Società e Costume
Sabato 12 Giugno 2010
Un test di dialetto
per i vigili urbani
E' polemica dopo la decisione di un comune padovano di inserire tra i requisiti di un concorso anche la conoscenza della "parlata locale". Il governatore Zaia d'accordo, contrario un noto linguista che cita il caso di Como: "Se chiami in municipio ti rispondono in dialetto..."
Apriti cielo. Sul comune in provincia di Padova sono piovute critiche. "Il requisito - si difende il sindaco Daniele Donà - è solo un elemento in più che serve a individuare la persona più adatta a svolgere un lavoro in continuo contatto con persone che usano il dialetto per ogni attività quotidiana.
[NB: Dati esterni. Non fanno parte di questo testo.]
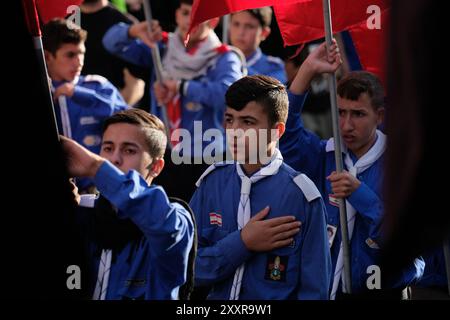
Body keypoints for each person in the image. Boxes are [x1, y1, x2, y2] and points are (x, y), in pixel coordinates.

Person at [280, 40, 424, 299]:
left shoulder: (400, 166)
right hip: (326, 290)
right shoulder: (325, 154)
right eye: (341, 112)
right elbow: (286, 136)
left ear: (379, 116)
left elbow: (411, 254)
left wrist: (361, 195)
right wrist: (307, 71)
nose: (346, 125)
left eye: (358, 114)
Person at [190, 75, 331, 300]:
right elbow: (187, 270)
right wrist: (242, 242)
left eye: (247, 122)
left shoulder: (302, 196)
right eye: (229, 119)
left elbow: (315, 290)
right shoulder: (212, 183)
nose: (234, 131)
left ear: (278, 130)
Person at [61, 108, 194, 300]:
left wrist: (95, 167)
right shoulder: (82, 209)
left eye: (129, 150)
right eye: (108, 148)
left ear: (156, 167)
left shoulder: (175, 217)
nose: (114, 159)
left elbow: (162, 224)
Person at [43, 18, 129, 155]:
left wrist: (79, 94)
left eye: (81, 53)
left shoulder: (99, 86)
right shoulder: (44, 91)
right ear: (47, 57)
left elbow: (129, 120)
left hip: (97, 175)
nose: (79, 62)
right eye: (70, 55)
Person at [80, 0, 146, 106]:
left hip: (115, 112)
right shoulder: (68, 23)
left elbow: (137, 85)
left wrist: (114, 111)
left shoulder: (127, 26)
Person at [229, 8, 287, 83]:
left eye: (249, 26)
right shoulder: (214, 60)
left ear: (264, 33)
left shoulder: (274, 67)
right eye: (236, 24)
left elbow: (271, 91)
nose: (241, 32)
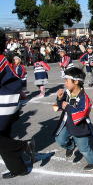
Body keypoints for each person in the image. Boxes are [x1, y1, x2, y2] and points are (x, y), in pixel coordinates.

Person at [0, 29, 35, 179]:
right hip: (7, 101)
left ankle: (24, 146)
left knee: (2, 137)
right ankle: (18, 168)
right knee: (3, 137)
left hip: (5, 102)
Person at [53, 67, 93, 171]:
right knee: (60, 139)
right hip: (67, 122)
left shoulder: (84, 98)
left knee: (83, 149)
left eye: (67, 80)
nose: (65, 83)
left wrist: (67, 106)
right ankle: (70, 146)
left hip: (80, 127)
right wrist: (59, 98)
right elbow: (59, 105)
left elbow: (81, 113)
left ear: (75, 81)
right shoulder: (67, 92)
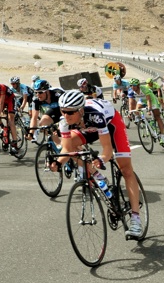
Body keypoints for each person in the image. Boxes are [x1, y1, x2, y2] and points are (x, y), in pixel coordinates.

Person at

Pensiamo agli anziani: per loro la prima lingua non è l'italiano ma il dialetto".
D'accordo con il sindaco anche il governatore veneto Luca Zaia: "Non capisco quale sia il problema. La proposta esprime semplicemente un'esigenza territoriale, legata al profondo radicamento della comunità nella propria lingua materna. Non significa certo che i vigili siano obbligati a parlare in dialetto, ma che dimostrino la capacità di comunicare e di comprendere il popolo, costituito anche da gente anziana, per il quale si presuppone debbano svolgere un pubblico servizio". Anche il sindaco di Treviso Gian Paolo Gobbo non ha dubbi: "Credo che l'amministrazione di Battaglia abbia visto giusto".
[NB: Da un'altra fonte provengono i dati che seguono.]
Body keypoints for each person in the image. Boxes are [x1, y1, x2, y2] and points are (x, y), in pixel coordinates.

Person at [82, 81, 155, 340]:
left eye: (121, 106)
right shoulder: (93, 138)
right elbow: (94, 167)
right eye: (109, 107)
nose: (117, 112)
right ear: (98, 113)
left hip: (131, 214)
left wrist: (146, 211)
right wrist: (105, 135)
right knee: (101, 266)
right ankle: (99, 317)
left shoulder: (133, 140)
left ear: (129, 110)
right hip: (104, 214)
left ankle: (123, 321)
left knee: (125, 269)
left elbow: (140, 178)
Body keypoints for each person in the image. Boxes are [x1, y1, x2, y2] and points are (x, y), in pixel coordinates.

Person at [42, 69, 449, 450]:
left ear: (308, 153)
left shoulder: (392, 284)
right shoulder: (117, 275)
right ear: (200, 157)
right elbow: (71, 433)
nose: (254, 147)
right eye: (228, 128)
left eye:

Sarà. Per Gian Luigi Beccaria, linguista e professore emerito di Storia della Lingua italiana, questa storia del dialetto è invece una grande sciocchezza. "Tra l'altro, prima bisognerebbe definire di quale dialetto stanno parlando visto che il veneto, come il lombardo o il piemontese, non esistono. Sono agglomerati di dialetti al loro interno".
Lo storico cita anche, in negativo, il caso di Como: "Se uno telefona al Comune di Como si sente rispondere una voce che spiega di schiacciare il tasto 1 per ascoltare le informazioni in italiano, 2 per l'inglese, 3 per il dialetto".